## SOURCE MATERIAL
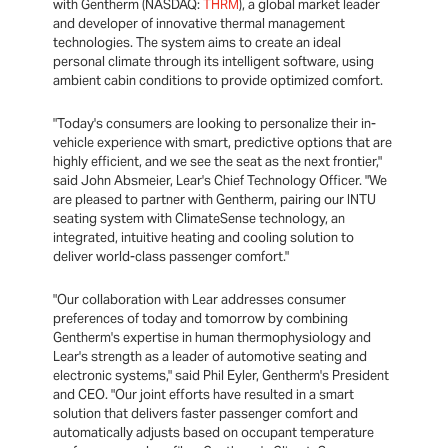
with Gentherm (NASDAQ:
THRM
), a global market leader
and developer of innovative thermal management
technologies. The system aims to create an ideal
personal climate through its intelligent software, using
ambient cabin conditions to provide optimized comfort.
"Today's consumers are looking to personalize their in-
vehicle experience with smart, predictive options that are
highly efficient, and we see the seat as the next frontier,"
said John Absmeier, Lear's Chief Technology Officer. "We
are pleased to partner with Gentherm, pairing our INTU
seating system with ClimateSense technology, an
integrated, intuitive heating and cooling solution to
deliver world-class passenger comfort."
"Our collaboration with Lear addresses consumer
preferences of today and tomorrow by combining
Gentherm's expertise in human thermophysiology and
Lear's strength as a leader of automotive seating and
electronic systems," said Phil Eyler, Gentherm's President
and CEO. "Our joint efforts have resulted in a smart
solution that delivers faster passenger comfort and
automatically adjusts based on occupant temperature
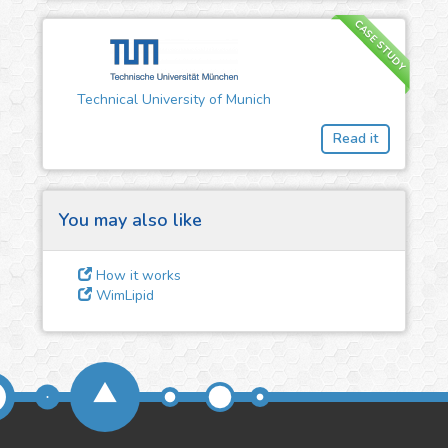
CASE STUDY
3
Give us some
feedback
Technical University of Munich
We could tune our algorithms
Read it
for you. It is free, just
contact
us!
You may also like
How it works
WimLipid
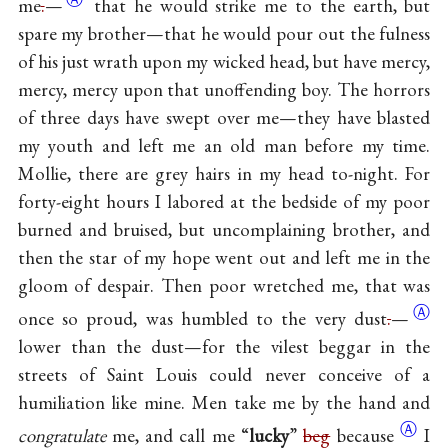
me
.
—
that he would strike me to the earth, but
spare my brother—that he would pour out the fulness
of his just wrath upon my wicked head, but have mercy,
mercy, mercy upon that unoffending boy. The horrors
of three days have swept over me—they have blasted
my youth and left me an old man before my time.
Mollie, there are grey hairs in my head to-night. For
forty-eight hours I labored at the bedside of my poor
burned and bruised, but uncomplaining brother, and
then the star of my hope went out and left me in the
gloom of despair. Then poor wretched me, that was
Ⓐ
once so proud, was humbled to the very
dust
.
—
lower than the dust—for the vilest beggar in the
streets of Saint Louis could never conceive of a
humiliation like mine. Men take me by the hand and
Ⓐ
congratulate
me, and call me “
lucky
”
beg
because
I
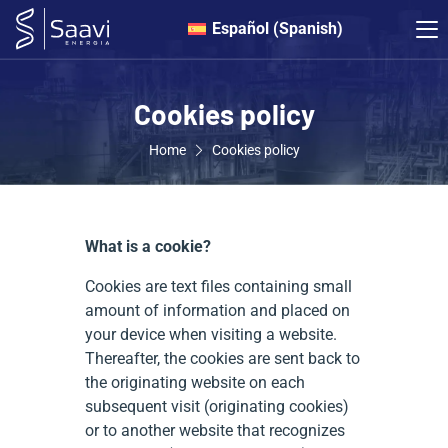
Español
(
Spanish
)
Cookies policy
Home
Cookies policy
What is a cookie?
Cookies are text files containing small
amount of information and placed on
your device when visiting a website.
Thereafter, the cookies are sent back to
the originating website on each
subsequent visit (originating cookies)
or to another website that recognizes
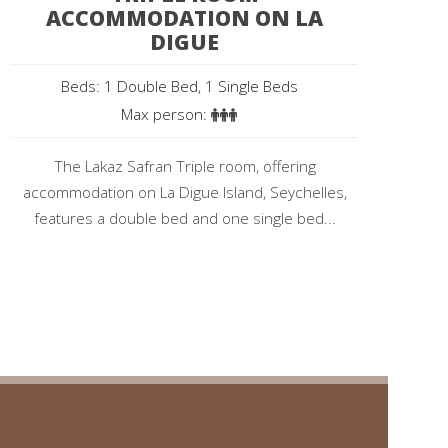
ACCOMMODATION ON LA
DIGUE
Beds: 1 Double Bed, 1 Single Beds
Max person:
The Lakaz Safran Triple room, offering
accommodation on La Digue Island, Seychelles,
features a double bed and one single bed...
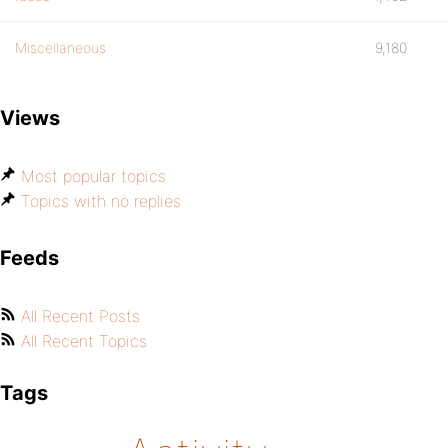
Miscellaneous
9,180
Views
Most popular topics
Topics with no replies
Feeds
All Recent Posts
All Recent Topics
Tags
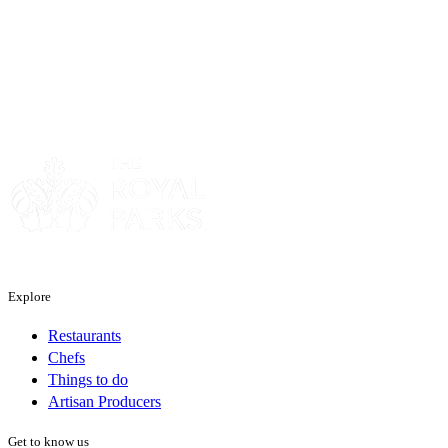
Sponsor
Explore
Restaurants
Chefs
Things to do
Artisan Producers
Get to know us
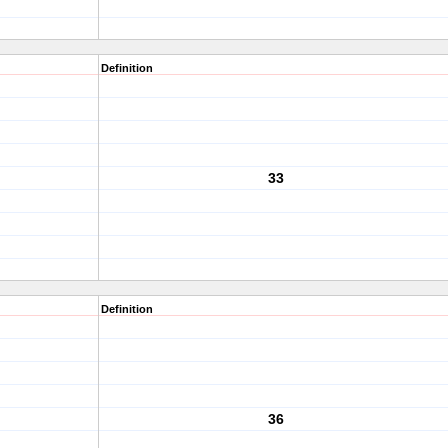
Definition
33
Definition
36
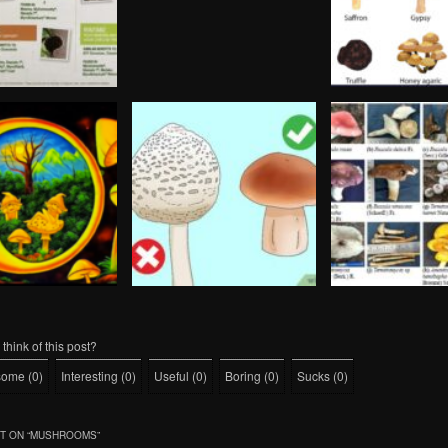
think of this post?
some
(
0
)
Interesting
(
0
)
Useful
(
0
)
Boring
(
0
)
Sucks
(
0
)
 ON “
MUSHROOMS
”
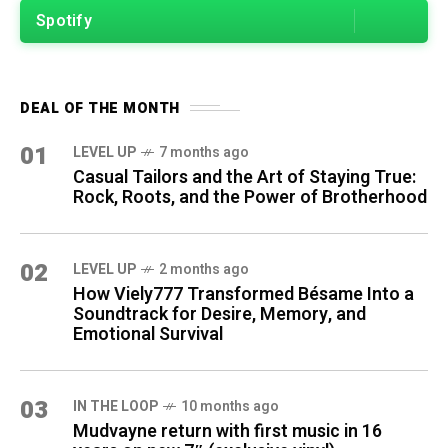
Spotify
DEAL OF THE MONTH
01
LEVEL UP
7 months ago
Casual Tailors and the Art of Staying True:
Rock, Roots, and the Power of Brotherhood
02
LEVEL UP
2 months ago
How Viely777 Transformed Bésame Into a
Soundtrack for Desire, Memory, and
Emotional Survival
03
IN THE LOOP
10 months ago
Mudvayne return with first music in 16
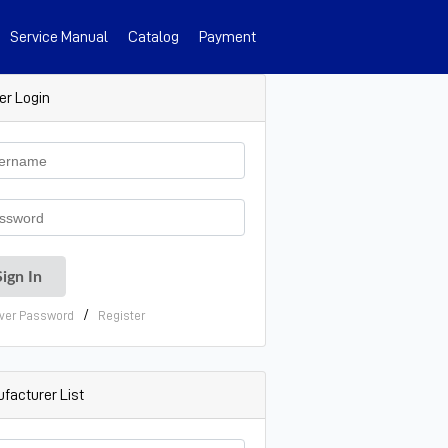
Service Manual
Catalog
Payment
er Login
/
ver Password
Register
facturer List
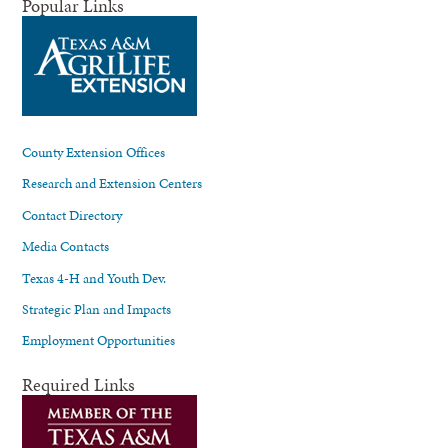
Popular Links
County Extension Offices
Research and Extension Centers
Contact Directory
Media Contacts
Texas 4-H and Youth Dev.
Strategic Plan and Impacts
Employment Opportunities
Required Links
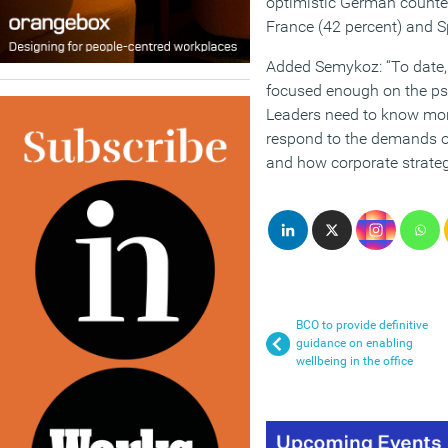
optimistic German counter
France (42 percent) and S
Added Semykoz: “To date, 
focused enough on the ps
Leaders need to know mo
respond to the demands o
and how corporate strateg
BCO to provide definitive
guidance on enabling
wellbeing in the office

## ASSIGNMENT
Transcribe all the data word for word; the images stay out.

## SOLVED PROBLEM
with Gentherm (NASDAQ:
THRM
), a global market leader
and developer of innovative thermal management
technologies. The system aims to create an ideal
personal climate through its intelligent software, using
ambient cabin conditions to provide optimized comfort.
"Today's consumers are looking to personalize their in-
vehicle experience with smart, predictive options that are
highly efficient, and we see the seat as the next frontier,"
said John Absmeier, Lear's Chief Technology Officer. "We
are pleased to partner with Gentherm, pairing our INTU
seating system with ClimateSense technology, an
integrated, intuitive heating and cooling solution to
deliver world-class passenger comfort."
"Our collaboration with Lear addresses consumer
preferences of today and tomorrow by combining
Gentherm's expertise in human thermophysiology and
Lear's strength as a leader of automotive seating and
electronic systems," said Phil Eyler, Gentherm's President
and CEO. "Our joint efforts have resulted in a smart
solution that delivers faster passenger comfort and
automatically adjusts based on occupant temperature
CASE STUDY
3
Give us some
feedback
Technical University of Munich
We could tune our algorithms
Read it
for you. It is free, just
contact
us!
You may also like
How it works
WimLipid
me
.
—
that he would strike me to the earth, but
spare my brother—that he would pour out the fulness
of his just wrath upon my wicked head, but have mercy,
mercy, mercy upon that unoffending boy. The horrors
of three days have swept over me—they have blasted
my youth and left me an old man before my time.
Mollie, there are grey hairs in my head to-night. For
forty-eight hours I labored at the bedside of my poor
burned and bruised, but uncomplaining brother, and
then the star of my hope went out and left me in the
gloom of despair. Then poor wretched me, that was
Ⓐ
once so proud, was humbled to the very
dust
.
—
lower than the dust—for the vilest beggar in the
streets of Saint Louis could never conceive of a
humiliation like mine. Men take me by the hand and
Ⓐ
congratulate
me, and call me “
lucky
”
beg
because
I
Español
(
Spanish
)
Cookies policy
Home
Cookies policy
What is a cookie?
Cookies are text files containing small
amount of information and placed on
your device when visiting a website.
Thereafter, the cookies are sent back to
the originating website on each
subsequent visit (originating cookies)
or to another website that recognizes
ACCOMMODATION ON LA
DIGUE
Beds: 1 Double Bed, 1 Single Beds
Max person:
The Lakaz Safran Triple room, offering
accommodation on La Digue Island, Seychelles,
features a double bed and one single bed...
Miscellaneous
9,180
Views
Most popular topics
Topics with no replies
Feeds
All Recent Posts
All Recent Topics
Tags
Sponsor
Explore
Restaurants
Chefs
Things to do
Artisan Producers
Get to know us
Definition
33
Definition
36
think of this post?
some
(
0
)
Interesting
(
0
)
Useful
(
0
)
Boring
(
0
)
Sucks
(
0
)
 ON “
MUSHROOMS
”
Spotify
DEAL OF THE MONTH
01
LEVEL UP
7 months ago
Casual Tailors and the Art of Staying True:
Rock, Roots, and the Power of Brotherhood
02
LEVEL UP
2 months ago
How Viely777 Transformed Bésame Into a
Soundtrack for Desire, Memory, and
Emotional Survival
03
IN THE LOOP
10 months ago
Mudvayne return with first music in 16
Service Manual
Catalog
Payment
er Login
/
ver Password
Register
facturer List
Popular Links
County Extension Offices
Research and Extension Centers
Contact Directory
Media Contacts
Texas 4-H and Youth Dev.
Strategic Plan and Impacts
Employment Opportunities
Required Links
optimistic German counter
France (42 percent) and S
Added Semykoz: “To date, 
focused enough on the ps
Leaders need to know mo
respond to the demands o
and how corporate strateg
BCO to provide definitive
guidance on enabling
wellbeing in the office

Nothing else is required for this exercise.